The value of the FRA, beyond compliance, is that it converts directly into a priced schedule. We take an FRA action list and return a line-by-line quote: this door upgraded, that door replaced, this many alarm units, these emergency fittings, this much compartmentation. There is no guesswork, and nothing in scope that the assessment did not call for.
This is also where remedial works are sequenced: high-priority life-safety items first, then the rest. For landlords facing a council improvement notice with a deadline, working straight from the FRA is the fastest route from action list to a property that passes re-inspection, which is exactly what our HMO compliance service is built to deliver.
Ongoing compliance: the costs that recur
HMO compliance is not a one-off purchase, and landlords who budget only for the initial works are caught out by the recurring obligations.
The annual gas safety certificate (where gas is present) costs £80–£150. The Electrical Installation Condition Report, required at least every five years for HMOs and on change of tenancy in practice, costs £150–£350 and any remedial electrical work it identifies is extra. The fire risk assessment should be reviewed regularly and after any material change, with a fresh assessment periodically.
Then there is the testing regime the systems themselves demand: emergency lighting needs a monthly function test and an annual full-duration test; the alarm system needs regular testing; fire doors should be inspected periodically for damage, gaps and working closers. Much of this a landlord can do, but the records must be kept, because an inspector will ask for the log.
Budgeting £400–£800 a year for the recurring certificates and testing on a typical HMO keeps the property continuously compliant and the licence secure. It is far cheaper than the alternative: an enforcement notice, an unexpected re-inspection failure, or worst of all a fire in a property whose safety systems were never maintained.
Frequently Asked Questions
How much does it cost to make a property HMO compliant in London?
Bringing an existing London let up to HMO standard typically costs £3,000–£8,000 for a small HMO already in lettable condition, rising to £8,000–£12,000 or more where most fire doors and the alarm system need replacing. This covers remedial fire-safety works on the existing layout, not a full conversion.
How much does an HMO fire alarm system cost?
A Grade D1 interlinked alarm system costs £80–£150 per unit installed, so a five-bedroom HMO needing eight to ten detectors lands at roughly £1,200–£3,000 including interlinking and a commissioning certificate. Standalone battery or plug-in alarms do not meet the HMO standard, however new they are.
What does emergency lighting cost for an HMO?
Each emergency light fitting costs £250–£450 installed, and a typical two-storey HMO needs three to six fittings covering the stairs, landings and final exit, so £900–£2,700 in total, plus a commissioning certificate and an ongoing monthly and annual testing regime that must be logged.

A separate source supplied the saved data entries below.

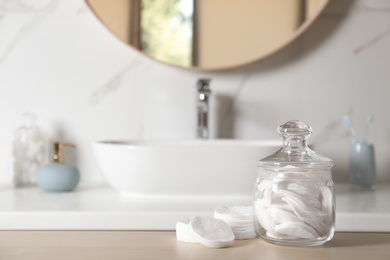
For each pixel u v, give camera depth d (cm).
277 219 107
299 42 179
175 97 180
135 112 180
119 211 124
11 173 177
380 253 103
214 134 180
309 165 108
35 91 180
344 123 168
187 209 127
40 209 127
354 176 167
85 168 180
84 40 179
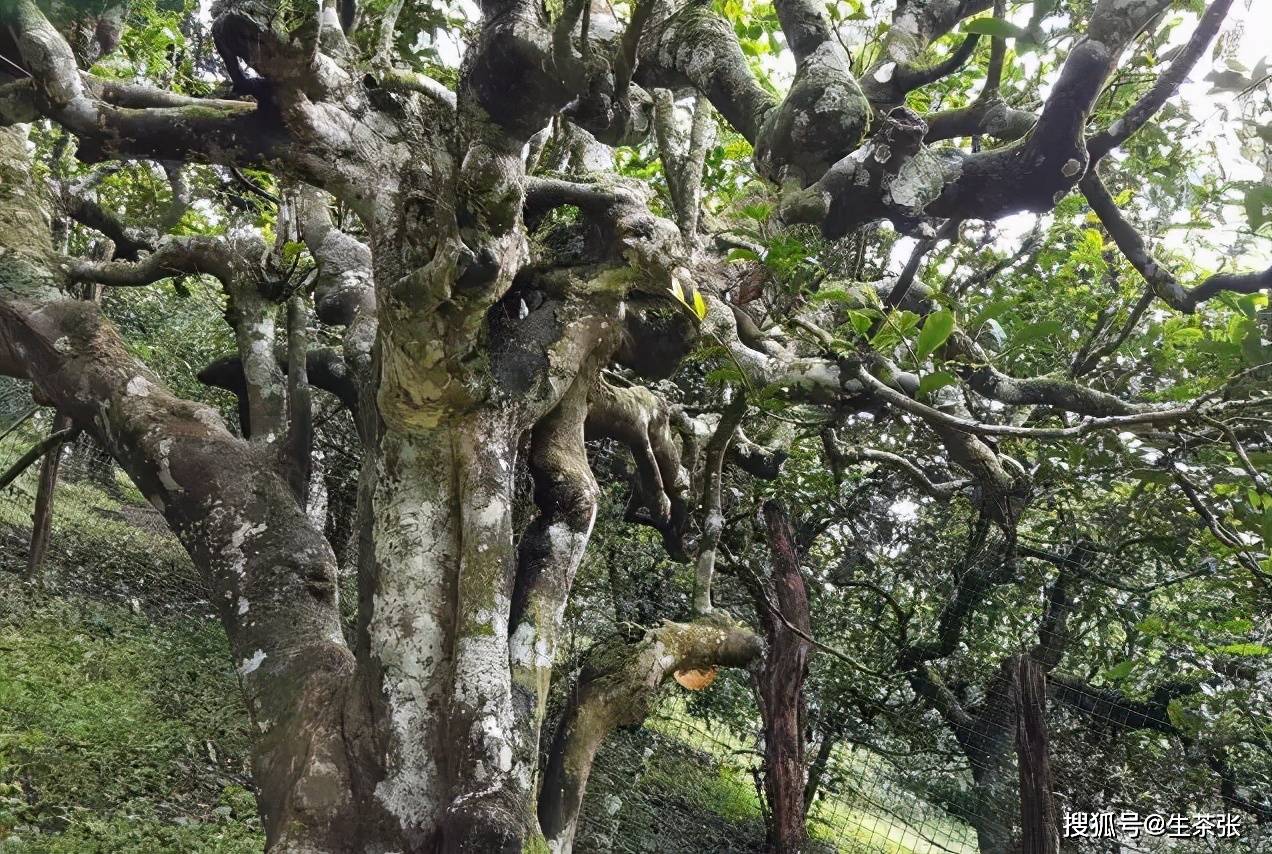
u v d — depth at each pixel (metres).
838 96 4.18
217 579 4.33
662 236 4.12
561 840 4.18
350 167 3.74
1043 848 4.59
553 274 4.36
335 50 4.13
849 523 7.26
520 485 5.59
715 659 4.87
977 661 6.52
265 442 4.73
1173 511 6.16
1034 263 7.16
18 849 4.17
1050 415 6.42
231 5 3.38
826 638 6.62
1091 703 5.92
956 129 4.70
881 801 6.12
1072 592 6.32
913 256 4.44
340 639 4.17
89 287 7.23
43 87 3.81
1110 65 3.97
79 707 5.71
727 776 6.39
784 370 4.55
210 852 4.69
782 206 4.15
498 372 4.04
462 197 3.20
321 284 5.00
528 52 3.14
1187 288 4.44
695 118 5.17
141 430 4.62
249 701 4.00
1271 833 5.56
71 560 8.05
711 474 4.98
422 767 3.56
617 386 5.51
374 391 4.02
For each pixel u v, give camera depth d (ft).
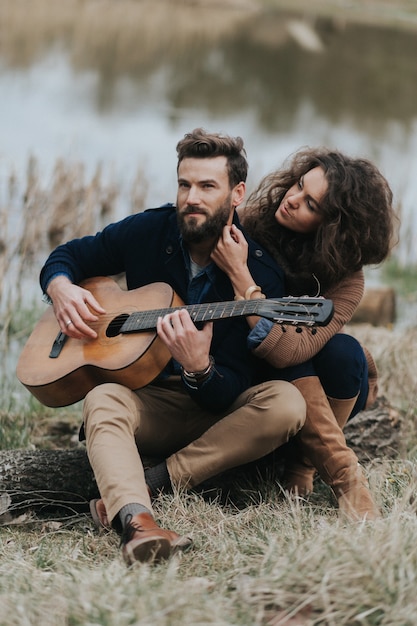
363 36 93.81
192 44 77.66
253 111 52.49
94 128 42.96
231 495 12.26
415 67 78.38
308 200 11.80
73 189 29.35
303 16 104.99
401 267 28.96
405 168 40.14
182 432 11.87
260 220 12.28
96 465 10.55
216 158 11.25
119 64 62.59
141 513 10.02
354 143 45.93
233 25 93.25
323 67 73.56
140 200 31.50
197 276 11.76
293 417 11.10
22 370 11.89
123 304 11.89
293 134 46.80
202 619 8.23
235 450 11.23
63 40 69.46
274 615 8.59
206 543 10.31
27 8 83.71
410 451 14.06
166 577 8.86
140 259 12.05
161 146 41.22
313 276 11.84
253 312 10.74
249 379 11.70
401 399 17.28
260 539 10.12
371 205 11.76
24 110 44.73
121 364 11.21
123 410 11.00
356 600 8.47
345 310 11.87
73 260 12.37
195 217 11.26
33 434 15.55
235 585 9.08
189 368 10.88
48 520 11.85
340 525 10.25
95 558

How does a fire risk assessment turn into a cost?
An FRA costs £200–£500 and produces a prioritised action list, for example replacing specific doors or adding heat detection. That list converts directly into a line-by-line quote: each door upgraded or replaced, each alarm and emergency fitting, and any compartmentation, with no guesswork and nothing beyond what the assessment required.
What are the ongoing costs of keeping an HMO compliant?
Budget £400–£800 a year for recurring compliance: gas safety certificate £80–£150, EICR £150–£350 (every five years), plus the monthly and annual testing of alarms and emergency lighting. Records must be kept, as an inspector will ask for the testing log alongside the certificates.